Шинель с будёновкой. Такое стоит состоянье на Арбате. Даже в подделках. Этот протёртый жгут на обшлагах. Дед был телеграфистом Буденного. Во второй конной. Какой простой и симметричный крой. До гениальности. Читайте сказки — там политологи-портные. Шлем-капюшон и витязьная стать. Юдашкин-Ламанова. Кто это выдумал для конной армии Гражданской? И кумачовая звезда под цвет ломпасов «голихве». Вот это точно взяли у французов. В таких портках лишь только революции и делать. Ой, кажется, я черепаха. Такое вдруг родство от прикасанья к кобуре нагана.
— Пуля дура, штык молодец.
— Это был когда-то мой госпиталь. — Брат смешивал в коктейль початый вермут. После обеда позволялось пить, а вентиляция работала отменно. Курили «мальборо малиновый». Моль выползала из мундиров посмотреть, и вытяжка исправно хлопотала. Навык закладки бункеров. Заимствованное в походах ремесло. Вполне мирское, ведь землю создал бог, а всё остальное — строители. Зодчее ремесло военных, когда повсюду: миру-мир.
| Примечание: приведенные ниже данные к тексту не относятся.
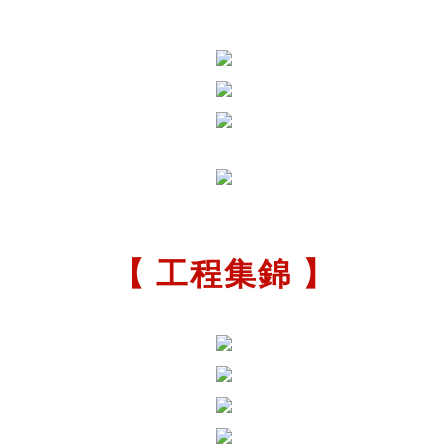
【 工程集錦 】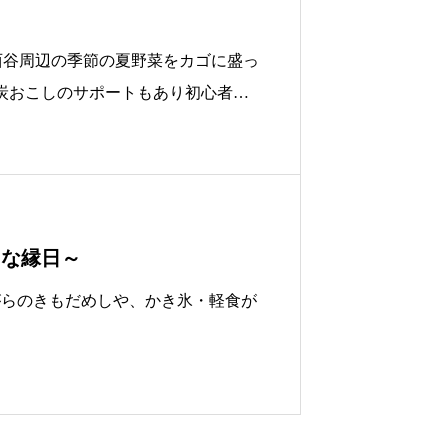
西谷周辺の季節の夏野菜をカゴに盛っ
炭おこしのサポートもあり初心者で
順）。
さな縁日～
がらのきもだめしや、かき氷・軽食が
。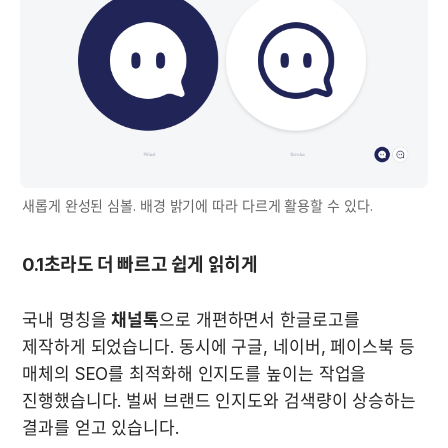
새롭게 완성된 심볼. 배경 밝기에 따라 다르게 활용할 수 있다.
0.1초라도 더 빠르고 쉽게 읽히게
국내 명칭을 
채널톡
으로 개편하면서 한글로고를 
제작하게 되었습니다. 동시에 구글, 네이버, 페이스북 등 
매체의 SEO를 최적화해 인지도를 높이는 작업을 
진행했습니다. 벌써 브랜드 인지도와 검색량이 상승하는 
결과를 얻고 있습니다.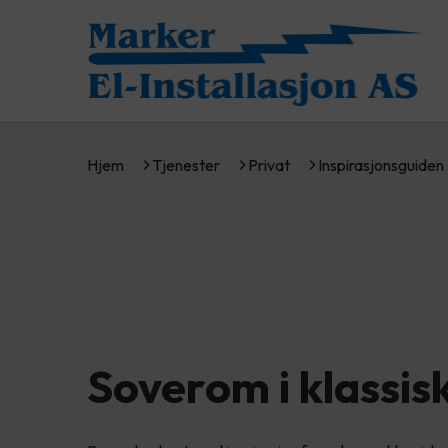
Hjem
Tjenester
Privat
Inspirasjonsguiden
Soverom i klassisk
— Мы проводили первые операции такого уровня. После публикаций гласности их стали называть «елизаровские техники».
Брат явно пожалел коньяк для угощенья калибра моего присутствия. Я вермут не любила. Хотя «Чинзано» мужских сортов, не пошленькая «Бьянка», мне глянулось со льдом, но без лимона.
— Эта технология сращивания конечностей возможна только у пациентов определённых категорий и возрастных групп.
На плечиках в уступе несгораемого шкафа развёртывались галуны блестящих эполет и орден: за веру, царя, и отечество.
— Ты не давал мне его в детстве подержать в руках, и я не знала этой фразы. Я долго верила, что там написано: за веру в царя и отечество.